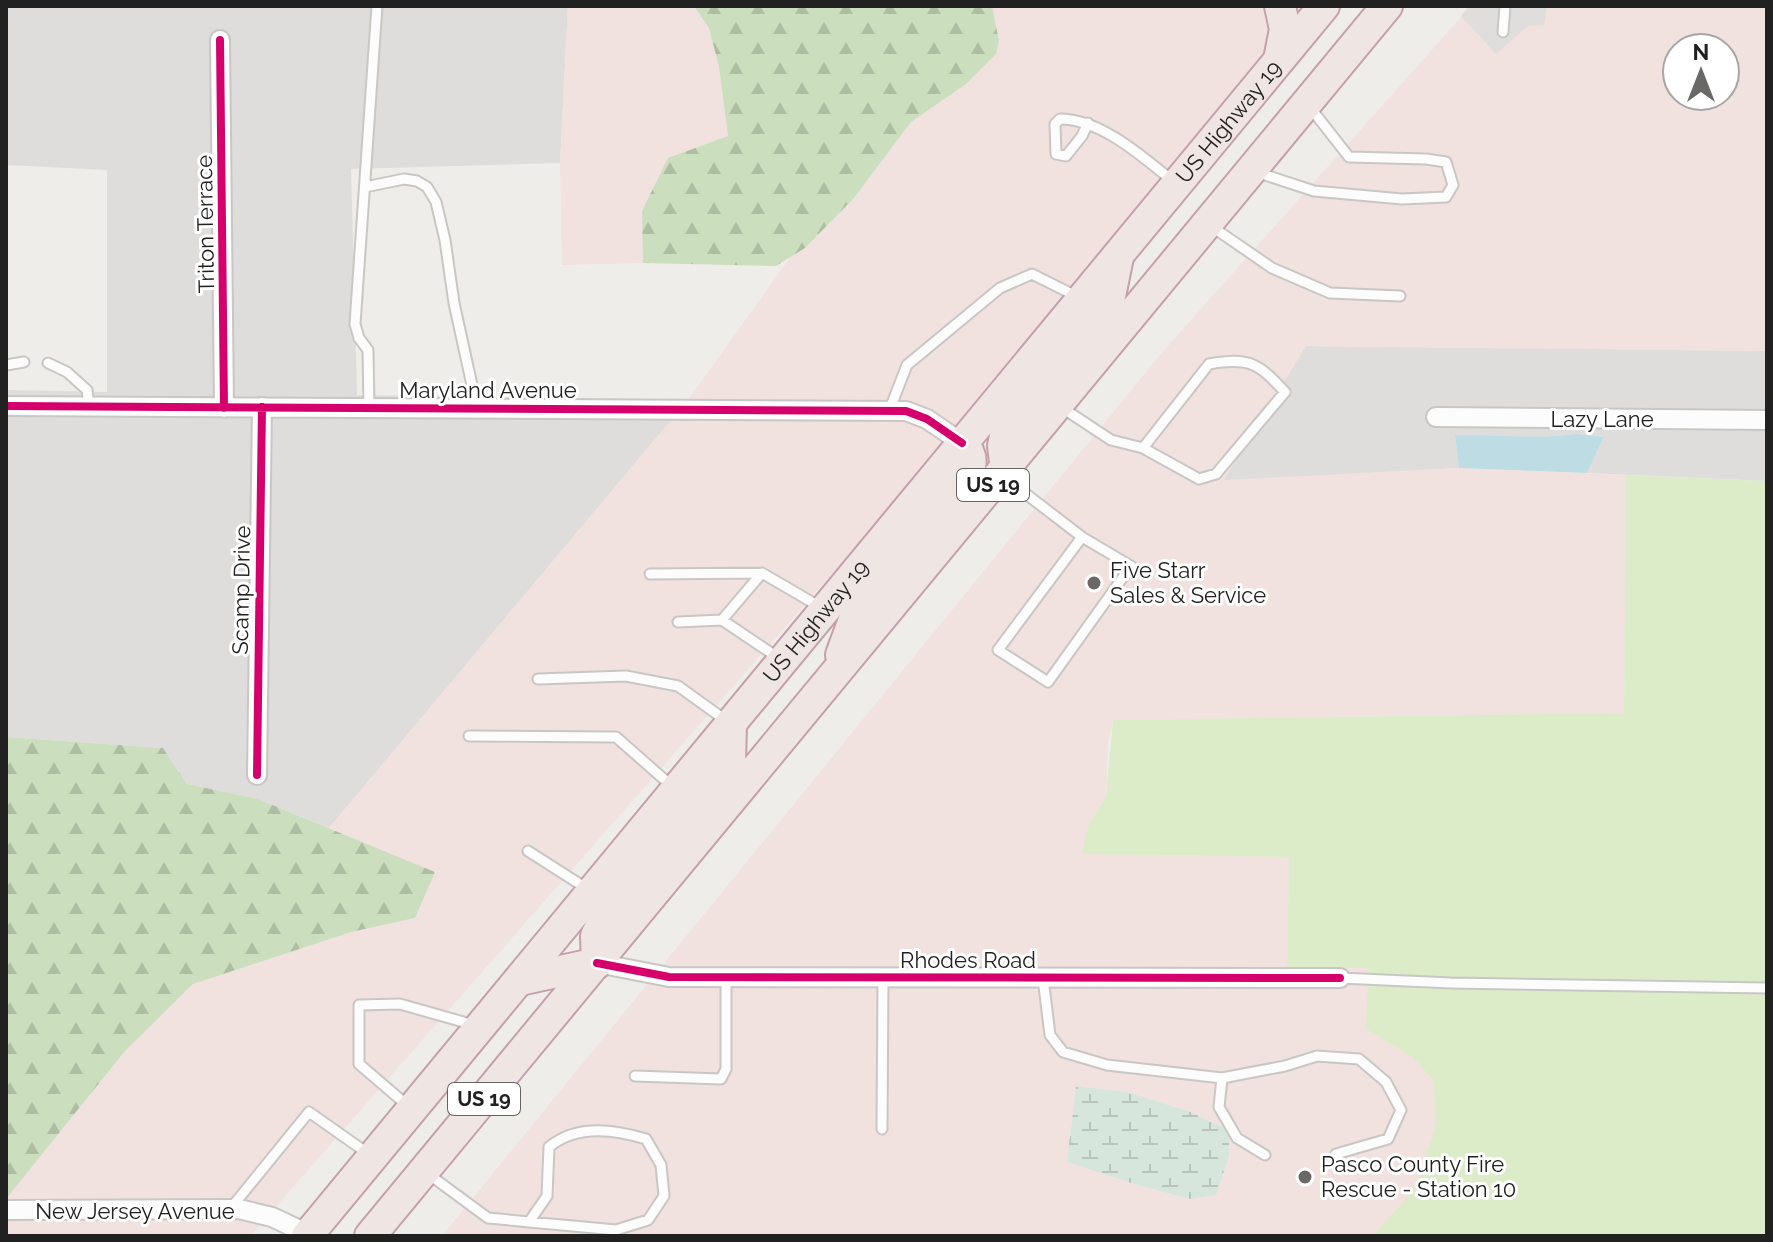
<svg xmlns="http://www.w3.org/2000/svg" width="1773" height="1242" viewBox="0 0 1773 1242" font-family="Raleway,sans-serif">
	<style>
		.residential { fill: #dedddb }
		.commercial { fill: #f1e1df; fill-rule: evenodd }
		.grass { fill: #ddecc8 }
		.forest { fill: url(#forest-firs) }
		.wetland { fill: url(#wetland-marsh) }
		.parking { fill: #dfdedd }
		.water { fill: #bddce3 }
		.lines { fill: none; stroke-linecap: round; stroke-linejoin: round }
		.service-casing { stroke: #c8c7c5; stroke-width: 13 }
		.minor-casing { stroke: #c8c7c5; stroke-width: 22 }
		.trunk-casing { stroke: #c5a0ac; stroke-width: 34 }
		.service { stroke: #fdfcfc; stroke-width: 9 }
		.minor { stroke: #fdfcfc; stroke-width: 18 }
		.trunk { stroke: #efe6e4; stroke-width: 30 }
		.cycleway-casing { stroke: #fff; stroke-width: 13 }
		.cycleway { stroke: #d6006c; stroke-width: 8 }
		.poi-dot { fill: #696867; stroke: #fff; stroke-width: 3 }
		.labels { text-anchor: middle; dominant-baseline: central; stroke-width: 6; stroke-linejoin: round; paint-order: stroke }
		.shield { fill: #fff; stroke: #646464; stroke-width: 2 }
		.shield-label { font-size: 20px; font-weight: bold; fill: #212121 }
		.street-label { font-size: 22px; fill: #212121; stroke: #fff }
		.poi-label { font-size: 22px; fill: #212121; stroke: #fff; text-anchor: start }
	</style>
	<defs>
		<pattern id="forest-firs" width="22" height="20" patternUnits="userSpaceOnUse" patternTransform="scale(2)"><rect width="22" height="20" fill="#cbdebe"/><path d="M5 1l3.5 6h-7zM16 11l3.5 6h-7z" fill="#aebea3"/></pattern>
		<pattern id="wetland-marsh" width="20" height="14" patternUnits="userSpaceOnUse" patternTransform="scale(2)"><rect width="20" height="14" fill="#d7e6dc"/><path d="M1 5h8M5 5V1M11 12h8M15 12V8" fill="none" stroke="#b8c5bc"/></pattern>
	</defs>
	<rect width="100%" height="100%" fill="#efede9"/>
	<path class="residential" d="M6,6h562l-8,157 -209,6 6,226 331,5 -359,428 -71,-29 -71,-15 -24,-36 -157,-11v-347l101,2v-222l-101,-5z
		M1305,346l462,5v130l-180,-8 17,-36 -27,-3 -34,3 -88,-1 4,32 -236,13z"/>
	<path class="commercial" d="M568,6h126l15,22 10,39 9,69 -86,75 1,52 -81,2 -2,-102z
		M992,6h278l2,49 -268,323 -754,858h-244v-37l119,-148 68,-67 158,-52 64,-14 19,-46 -105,-44 359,-428 104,-145 13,-7 49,-50 57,-76 55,-38 30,-30 3,-13z
		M1471,6h296v345l-461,-5 -82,134 235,-12 167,7 -2,238 -511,7 -5,24 -2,53 -17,26 -6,31 206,3 -2,111 81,-1 -2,62 47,29 21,23 1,46 -20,63 -43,46h-930l717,-880zM1677,48h48v48h-48zM1076,1086l51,6 61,19 1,88 -58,-16 -64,-21z"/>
	<path class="grass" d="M1626,475l141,6v755h-395l43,-47 20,-62 -1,-46 -21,-23 -47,-29 2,-61h-81l2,-111 -207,-3 7,-31 17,-26 7,-77 511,-7z"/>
	<path class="forest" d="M694,6h298l7,35 -3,13 -30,30 -55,38 -57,76 -49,50 -29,18 -133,-3 -1,-52 26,-53 60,-22 -9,-69 -10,-39z
		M6,737l157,11 24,36 71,15 177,73 -20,46 -64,14 -158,52 -68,67 -119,148z"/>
	<path class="wetland" d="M1076,1086l51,6 61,19 41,19v26l-13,39 -27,4 -58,-16 -64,-21z"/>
	<path class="parking" d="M1469,6h78l-3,19 -16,1 -32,28 -35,-38z"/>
	<path class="water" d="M1577,434l27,3 -17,36 -128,-5 -4,-33 88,2z"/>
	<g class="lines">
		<g class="service-casing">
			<path id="service" d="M1503,32l2,-26
				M1088,123l-6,13 -16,20 -10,-2 -1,-30 5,-5c41,0 83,38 114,63
				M1256,172l58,19 88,8 44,-2 7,-12 -7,-23 -20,-3 -77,-2 -40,-51
				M365,187l39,-8 13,2 10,6 9,15 9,38 9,63 23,105
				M1211,226l61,42 58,25 70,3
				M48,363l19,9 20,18 2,17
				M6,365l18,-3
				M1061,407l50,33 32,8 66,-84c41,-7 49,-1 76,28l-69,82 -17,5 -56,-31
				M369,408l-1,-58 -9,-12 -4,-14 22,-318
				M889,411l18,-46 93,-77 32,-14 46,23
				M1004,477l78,60 -84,113 50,32 83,-116 -49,-29
				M650,574l112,-1 60,35
				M722,620l40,-47
				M678,622l44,-2 58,39
				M538,679l88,-3 52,10 50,36
				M469,736l147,1 58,51
				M528,851l61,39
				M1043,978l7,57 13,17 44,13 115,13
				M1340,978l111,5 316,5
				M635,1076l86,3 5,-10v-92
				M408,1106l-49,-42v-59l41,-1 74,21
				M882,1129l1,-151
				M1265,1155l-28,-17 -18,-31 3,-29 63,-12 32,-10 42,3 27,23 15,28 -13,29 -52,15
				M427,1173l61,45 63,6 65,6 32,-10 16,-24 -3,-31 -15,-26c-32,-10 -70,-15 -97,8l-2,49 -18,26
				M231,1208l78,-96 61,43"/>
		</g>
		<g class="minor-casing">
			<path id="minor" d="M220,40l4,368
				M6,406l900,5 21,8 35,24
				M1436,417l331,3
				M257,775l5,-368
				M597,963l72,14 671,1
				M6,1210l233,-1 33,8 36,17"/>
		</g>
		<g class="trunk-casing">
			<g id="trunk">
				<path d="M1279,60l6,-31 -5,-23"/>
				<path d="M1006,469l-3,-23 4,-20 102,-125 9,-44"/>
				<path d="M841,655l17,-46 108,-131c7,-14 7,-24 -4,-35"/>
				<path d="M597,963l-1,-27 11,-23 38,-50 85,-99 1,-40"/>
				<path d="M520,980l77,-17"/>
				<path id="s1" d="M307,1236l1017,-1230"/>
				<path d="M370,1236l1017,-1230"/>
			</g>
		</g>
		<use href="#service" class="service"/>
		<use href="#minor" class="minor"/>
		<use href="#trunk" class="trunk"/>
		<g class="cycleway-casing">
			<path id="cycleway" d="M220,40l4,368
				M6,406l900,5 21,8 35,24
				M257,775l5,-368
				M597,963l72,14 671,1"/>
		</g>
		<use href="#cycleway" class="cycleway"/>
	</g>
	<g class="poi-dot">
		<circle cx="1094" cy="583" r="8"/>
		<circle cx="1305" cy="1177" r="8"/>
	</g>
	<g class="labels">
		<g class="shield">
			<rect x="957" y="469" width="72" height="32" rx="6"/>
			<rect x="448" y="1083" width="72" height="32" rx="6"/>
		</g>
		<g class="shield-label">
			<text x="993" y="485">US 19</text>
			<text x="484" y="1099">US 19</text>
		</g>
		<g class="street-label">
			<text stroke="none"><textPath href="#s1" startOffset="1446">US Highway 19</textPath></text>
			<text transform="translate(205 224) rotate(-91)">Triton Terrace</text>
			<text x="488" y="390">Maryland Avenue</text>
			<text x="1602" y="419">Lazy Lane</text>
			<text transform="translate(241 590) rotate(-89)">Scamp Drive</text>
			<text stroke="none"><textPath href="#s1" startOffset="798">US Highway 19</textPath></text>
			<text x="968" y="960">Rhodes Road</text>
			<text x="135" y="1211">New Jersey Avenue</text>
		</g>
		<g class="poi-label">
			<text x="1110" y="570">Five Starr<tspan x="1110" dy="25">Sales &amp; Service</tspan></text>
			<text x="1321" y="1164">Pasco County Fire<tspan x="1321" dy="25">Rescue - Station 10</tspan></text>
		</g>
	</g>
	<rect width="1773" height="1242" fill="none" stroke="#212121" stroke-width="16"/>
	<g transform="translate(1701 72)"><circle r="38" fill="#ffffff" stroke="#a6a6a6" stroke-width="2"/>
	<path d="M0-6L14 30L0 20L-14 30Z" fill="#696867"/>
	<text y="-12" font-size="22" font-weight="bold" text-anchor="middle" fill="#212121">N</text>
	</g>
</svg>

Exercise prompt: From the data above, copy each line that has the string "middle".

Answer for the task:
		.labels { text-anchor: middle; dominant-baseline: central; stroke-width: 6; stroke-linejoin: round; paint-order: stroke }
	<text y="-12" font-size="22" font-weight="bold" text-anchor="middle" fill="#212121">N</text>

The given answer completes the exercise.